At one point in “The Enemy at Home,” D’Souza appeals to “decent liberals and Democrats” to join him in rejecting the American left. Although he does not name me as one of them, I sense he is appealing to people like me because I write for The New Republic, a liberal magazine that distances itself from leftism. So let this “decent” liberal make perfectly clear how thoroughly indecent Dinesh D’Souza is. Like his hero Joe McCarthy, he has no sense of shame. He is a childish thinker and writer tackling subjects about which he knows little to make arguments that reek of political extremism. His book is a national disgrace, a sorry example of a publishing culture more concerned with the sensational than the sensible. People on the left, especially those who have been subjects of D’Souza’s previous books, will shrug their shoulders at his latest screed.
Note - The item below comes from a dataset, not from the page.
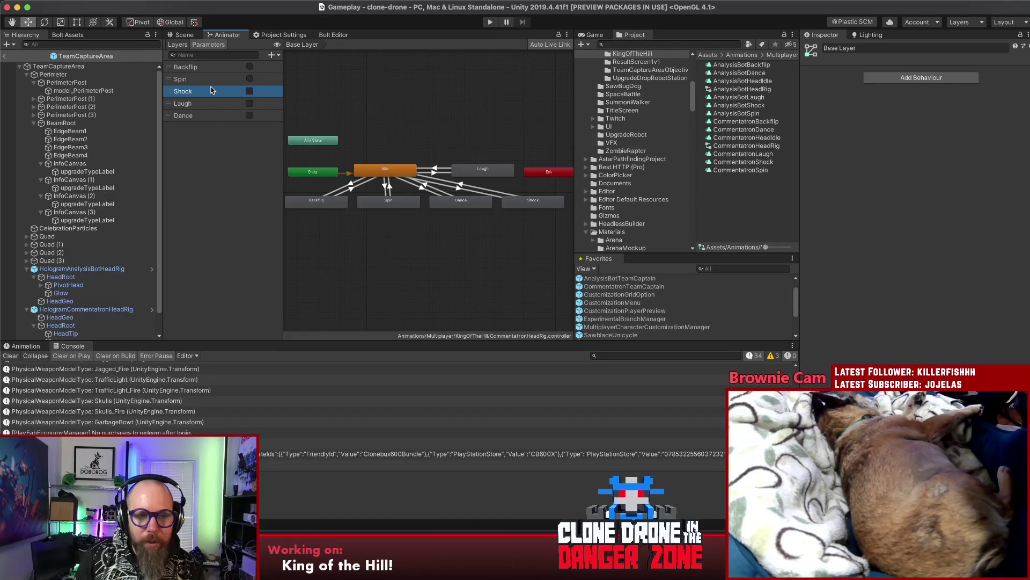
{"action": "left_click", "coordinate": [242, 79]}
{"action": "left_click", "coordinate": [242, 78]}
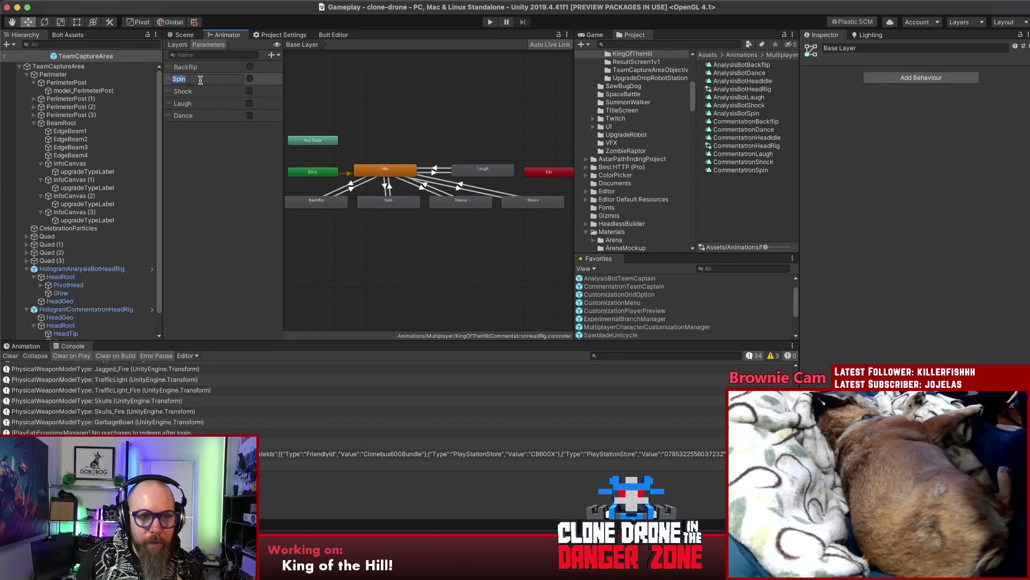
{"action": "left_click", "coordinate": [272, 55]}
I look forward to the reaction from decent conservatives and Republicans who will, if they have any sense of honor, distance themselves, quickly and cleanly, from the Rishwain research scholar at the Hoover Institution at Stanford University.

Well said. But here’s something else that’s well said which Wolfe doesn’t deem worthy of mention. The phenomenon it describes will be instantly familiar to any right-wing blog reader who’s ever followed a link into nutroots territory. It’s D’Souza, writing in (of all papers) the San Francisco Chronicle:

Sen. Robert Byrd compares Bush to Hermann Goering and the Nazis. Hillary Clinton accuses him of “turning back the clock on the 20th century … systematically weakening the democratic tradition. … There has never been an administration more intent upon consolidating and abusing power.” Sen. Ted Kennedy charges that “no president in America’s history has done more damage to our country than George W. Bush.”

What emerges from these comments is the indignation gap — the vastly different level of emotion that leftists and liberals employ in treating bin Laden and his allies as opposed to Bush and his allies. First there is the ritual qualification. “I’m no fan of bin Laden” or “Bin Laden is not a very nice guy.” Having gotten these hedges out of the way, the leftist proceeds to lambaste Bush and the conservatives with uncontrolled ferocity…

I’m not suggesting the two groups actually like each other. Actually, they despise each other. Leftists like Pelosi, Barney Frank and Michael Moore despise bin Laden and his fellow radicals because they are religious fundamentalists who want to impose Islamic holy law…

But the man who threatens the Islamic radicals and the American left even more than either group threatens the other is Bush. Leftists don’t like radical Muslims like bin Laden but they absolutely hate Bush. Why? Because from the left’s point of view, bin Laden threatens to impose sharia in Baghdad but Bush threatens to impose sharia in Boston. Bin Laden is the far enemy but Bush is the near enemy.